Records for the task:
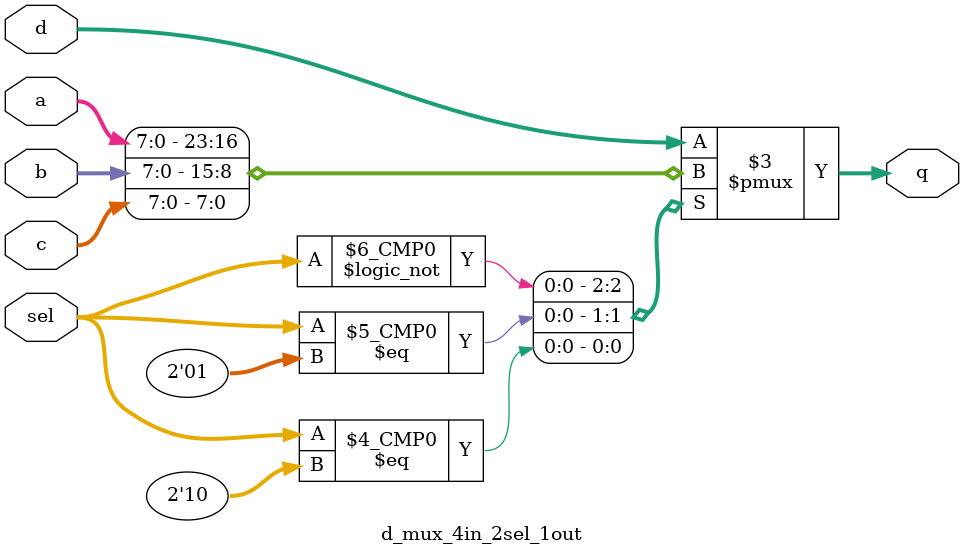
<source format=sv>
module d_mux_4in_2sel_1out( 
	input [7:0]a,	
	input [7:0]b,
	input [7:0]c,
	input [7:0]d,
	input [1:0]sel,
	output logic [7:0]q
);
				 
always@(a,b,c,d,sel)
	begin
		case(sel)
			2'b00 :  
				begin
					q <= a;
			   end
			2'b01 :  
				begin
					q <= b;
			   end
			2'b10 :  
				begin
					q <= c;
			   end
			default :  
				begin
					q <= d;
				end
		endcase				
	end							 
endmodule

</source>
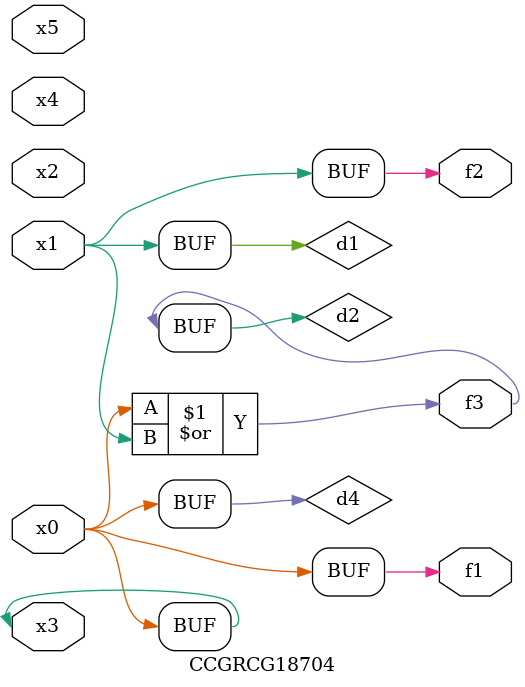
<source format=v>
module CCGRCG18704(
	input x0, x1, x2, x3, x4, x5,
	output f1, f2, f3
);

	wire d1, d2, d3, d4;

	and (d1, x1);
	or (d2, x0, x1);
	nand (d3, x0, x5);
	buf (d4, x0, x3);
	assign f1 = d4;
	assign f2 = d1;
	assign f3 = d2;
endmodule

</source>
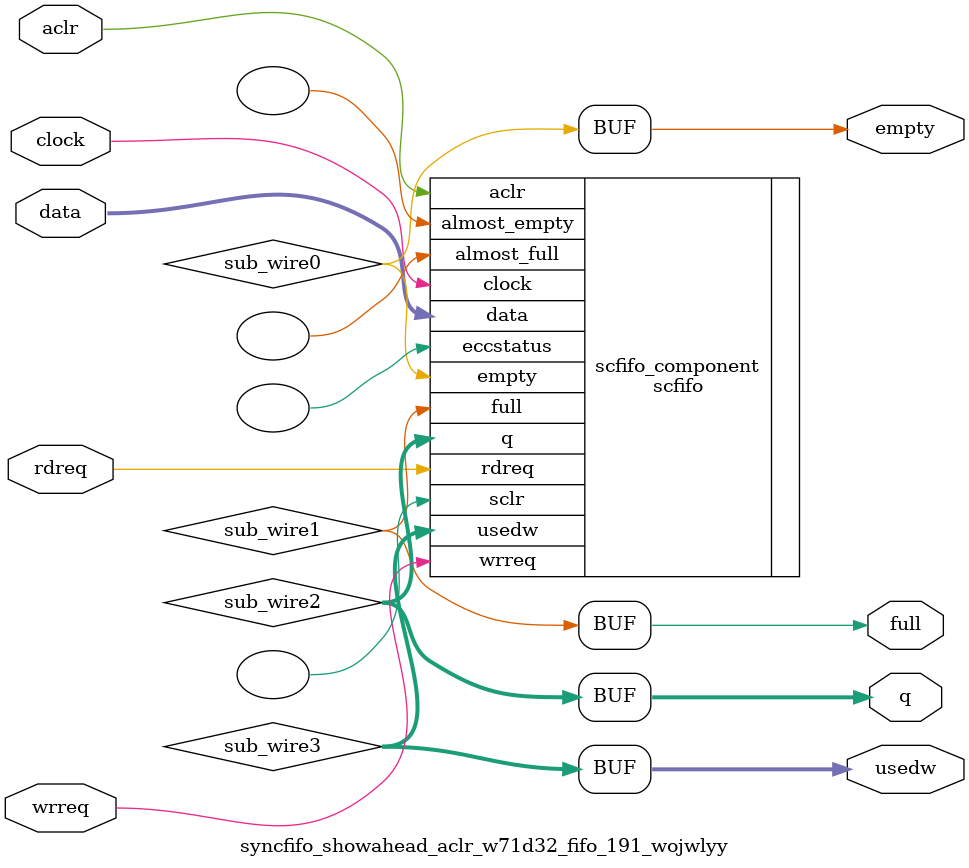
<source format=v>



`timescale 1 ps / 1 ps
// synopsys translate_on
module  syncfifo_showahead_aclr_w71d32_fifo_191_wojwlyy  (
    aclr,
    clock,
    data,
    rdreq,
    wrreq,
    empty,
    full,
    q,
    usedw);

    input    aclr;
    input    clock;
    input  [70:0]  data;
    input    rdreq;
    input    wrreq;
    output   empty;
    output   full;
    output [70:0]  q;
    output [4:0]  usedw;

    wire  sub_wire0;
    wire  sub_wire1;
    wire [70:0] sub_wire2;
    wire [4:0] sub_wire3;
    wire  empty = sub_wire0;
    wire  full = sub_wire1;
    wire [70:0] q = sub_wire2[70:0];
    wire [4:0] usedw = sub_wire3[4:0];

    scfifo  scfifo_component (
                .aclr (aclr),
                .clock (clock),
                .data (data),
                .rdreq (rdreq),
                .wrreq (wrreq),
                .empty (sub_wire0),
                .full (sub_wire1),
                .q (sub_wire2),
                .usedw (sub_wire3),
                .almost_empty (),
                .almost_full (),
                .eccstatus (),
                .sclr ());
    defparam
        scfifo_component.add_ram_output_register  = "OFF",
        scfifo_component.enable_ecc  = "FALSE",
        scfifo_component.intended_device_family  = "Arria 10",
        scfifo_component.lpm_numwords  = 32,
        scfifo_component.lpm_showahead  = "ON",
        scfifo_component.lpm_type  = "scfifo",
        scfifo_component.lpm_width  = 71,
        scfifo_component.lpm_widthu  = 5,
        scfifo_component.overflow_checking  = "ON",
        scfifo_component.underflow_checking  = "ON",
        scfifo_component.use_eab  = "ON";


endmodule



</source>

Task directions:
The answer must be the full listing above, copied exactly, with no pictures in it.

Solution to this task:
<source format=sv>
module d_mux_4in_2sel_1out( 
	input [7:0]a,	
	input [7:0]b,
	input [7:0]c,
	input [7:0]d,
	input [1:0]sel,
	output logic [7:0]q
);
				 
always@(a,b,c,d,sel)
	begin
		case(sel)
			2'b00 :  
				begin
					q <= a;
			   end
			2'b01 :  
				begin
					q <= b;
			   end
			2'b10 :  
				begin
					q <= c;
			   end
			default :  
				begin
					q <= d;
				end
		endcase				
	end							 
endmodule

</source>
<source format=v>
module CCGRCG18704(
	input x0, x1, x2, x3, x4, x5,
	output f1, f2, f3
);

	wire d1, d2, d3, d4;

	and (d1, x1);
	or (d2, x0, x1);
	nand (d3, x0, x5);
	buf (d4, x0, x3);
	assign f1 = d4;
	assign f2 = d1;
	assign f3 = d2;
endmodule

</source>
<source format=v>



`timescale 1 ps / 1 ps
// synopsys translate_on
module  syncfifo_showahead_aclr_w71d32_fifo_191_wojwlyy  (
    aclr,
    clock,
    data,
    rdreq,
    wrreq,
    empty,
    full,
    q,
    usedw);

    input    aclr;
    input    clock;
    input  [70:0]  data;
    input    rdreq;
    input    wrreq;
    output   empty;
    output   full;
    output [70:0]  q;
    output [4:0]  usedw;

    wire  sub_wire0;
    wire  sub_wire1;
    wire [70:0] sub_wire2;
    wire [4:0] sub_wire3;
    wire  empty = sub_wire0;
    wire  full = sub_wire1;
    wire [70:0] q = sub_wire2[70:0];
    wire [4:0] usedw = sub_wire3[4:0];

    scfifo  scfifo_component (
                .aclr (aclr),
                .clock (clock),
                .data (data),
                .rdreq (rdreq),
                .wrreq (wrreq),
                .empty (sub_wire0),
                .full (sub_wire1),
                .q (sub_wire2),
                .usedw (sub_wire3),
                .almost_empty (),
                .almost_full (),
                .eccstatus (),
                .sclr ());
    defparam
        scfifo_component.add_ram_output_register  = "OFF",
        scfifo_component.enable_ecc  = "FALSE",
        scfifo_component.intended_device_family  = "Arria 10",
        scfifo_component.lpm_numwords  = 32,
        scfifo_component.lpm_showahead  = "ON",
        scfifo_component.lpm_type  = "scfifo",
        scfifo_component.lpm_width  = 71,
        scfifo_component.lpm_widthu  = 5,
        scfifo_component.overflow_checking  = "ON",
        scfifo_component.underflow_checking  = "ON",
        scfifo_component.use_eab  = "ON";


endmodule



</source>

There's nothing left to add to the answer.